◆ **Trecho do texto**:
_____

Rio de Janeiro, 11 de Agosto de 2026

Polícia Federal usa gás lacrimogêneo contra servidores

Forças especiais da Polícia Federal retiraram, à força, com o uso de bombas de gás lacrimogêneo os servidores que invadiram, nesta sexta-feira, o prédio do INSS (Instituto Nacional de Seguridade Social) em Brasília. A senadora Heloísa Helena, que estava entre os servidores, foi empurrada, caiu e se feriu levemente. Após o incidente, ela foi levada até o Hospital de Base, com dois outros manifestantes para receber os primeiros socorros. (Leia Mais)

Sexta, 01 de Agosto de 2003 às 19:14, por: CdB

Forças especiais da Polícia Federal retiraram, à força, com o uso de bombas de gás lacrimogêneo os servidores que invadiram, nesta sexta-feira, o prédio do INSS (Instituto Nacional de Seguridade Social) em Brasília. A senadora Heloísa Helena, que estava entre os servidores, foi empurrada, caiu e se feriu levemente. Após o incidente, ela foi levada até o Hospital de Base, com dois outros manifestantes para receber os primeiros socorros.
 
Dois delegados e uma dúzia de agentes do Comando de Operações Táticas (COT) da Polícia Federal - grupo especializado da PF - foram chamados por volta de 18h30 para retirar os 18 grevistas que invadiram o prédio. Segundo manifestantes, três bombas de gás foram jogadas na garagem onde um grupo esperava para conversar com o presidente do INSS, Taiti Inenami, que retornava de uma conversa no Palácio do Planalto com o ministro, Casa Civil, José Dirceu .

_____

◆ **Conteúdo dos dados**:

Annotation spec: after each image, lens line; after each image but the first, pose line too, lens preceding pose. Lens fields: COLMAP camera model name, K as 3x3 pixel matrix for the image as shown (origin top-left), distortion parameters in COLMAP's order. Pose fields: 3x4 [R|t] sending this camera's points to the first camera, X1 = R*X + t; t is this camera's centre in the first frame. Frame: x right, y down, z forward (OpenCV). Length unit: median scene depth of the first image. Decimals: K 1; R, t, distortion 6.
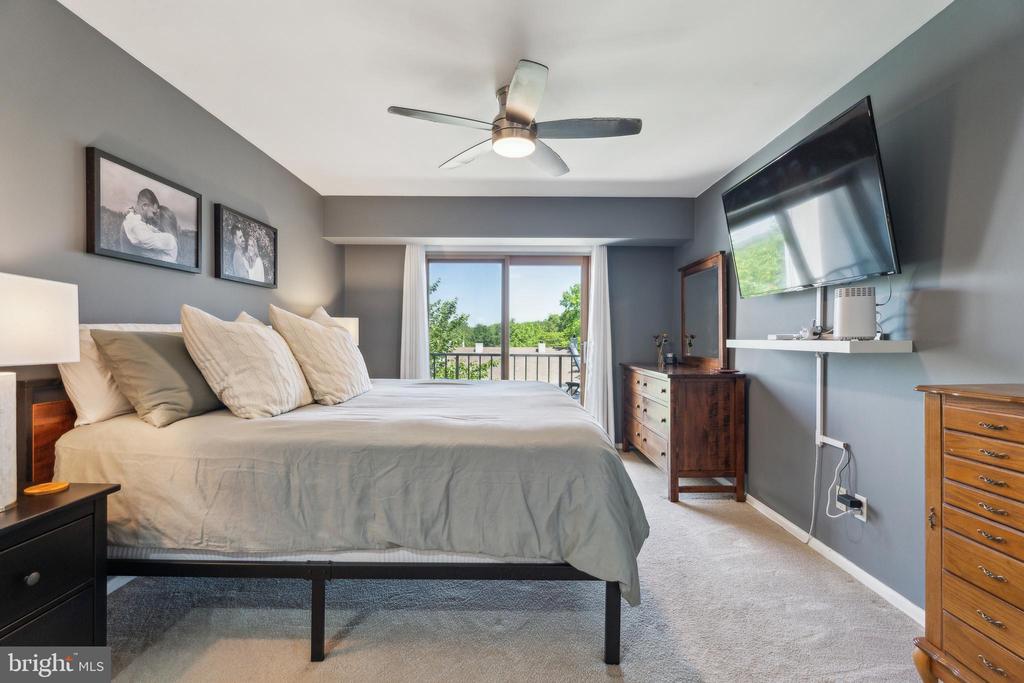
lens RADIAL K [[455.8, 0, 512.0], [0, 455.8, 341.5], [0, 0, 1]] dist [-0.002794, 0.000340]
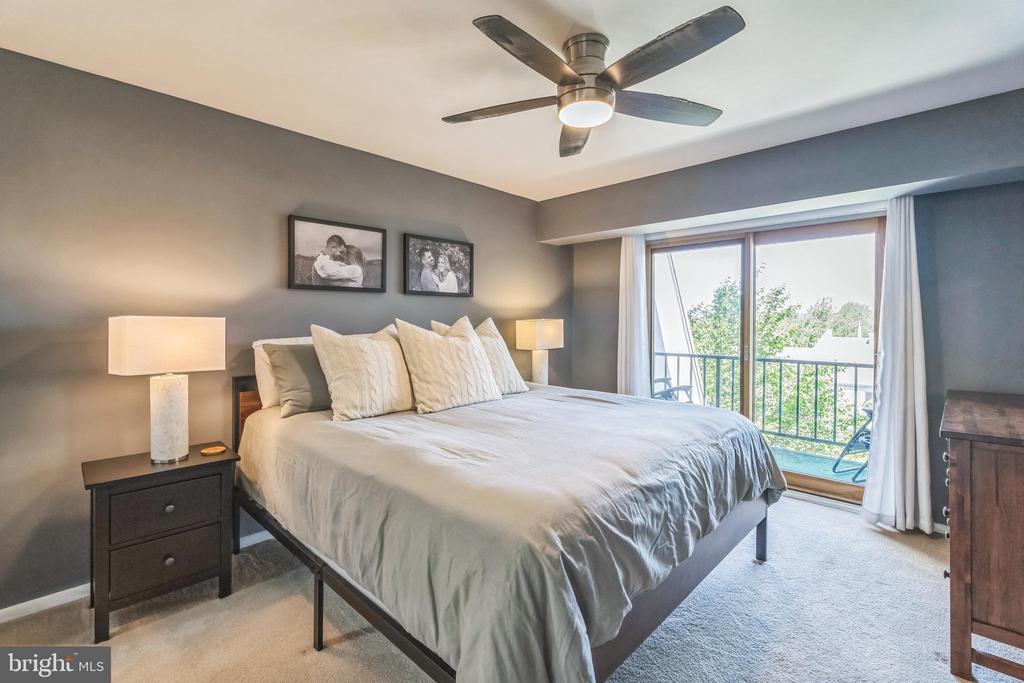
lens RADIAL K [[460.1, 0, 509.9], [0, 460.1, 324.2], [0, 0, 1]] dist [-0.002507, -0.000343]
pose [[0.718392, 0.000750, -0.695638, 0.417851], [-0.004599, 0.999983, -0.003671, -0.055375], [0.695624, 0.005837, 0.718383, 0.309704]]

_____

◆ **Suas tarefas**:
A. Diga se cada afirmação abaixo está de acordo com a notícia sobre o INSS, respondendo sim ou não e citando as palavras decisivas do texto: (i) A senadora Heloísa Helena sofreu ferimentos leves. (ii) Os agentes do COT foram chamados por volta das 20h. (iii) Quatro bombas de gás foram lançadas na garagem, segundo manifestantes.
B. De acordo com a notícia sobre o INSS, quantos grevistas invadiram o prédio?
C. Reproduza, da notícia sobre o INSS, o trecho entre "Polícia Federal usa" e "socorros. (Leia Mais)", inclusive.

◆ **Resultados das tarefas**:
A.
(i) Sim: "foi empurrada, caiu e se feriu levemente".
(ii) Não: "foram chamados por volta de 18h30".
(iii) Não: "três bombas de gás foram jogadas na garagem".

B. 18 grevistas.

C.
Polícia Federal usa gás lacrimogêneo contra servidores

Forças especiais da Polícia Federal retiraram, à força, com o uso de bombas de gás lacrimogêneo os servidores que invadiram, nesta sexta-feira, o prédio do INSS (Instituto Nacional de Seguridade Social) em Brasília. A senadora Heloísa Helena, que estava entre os servidores, foi empurrada, caiu e se feriu levemente. Após o incidente, ela foi levada até o Hospital de Base, com dois outros manifestantes para receber os primeiros socorros. (Leia Mais)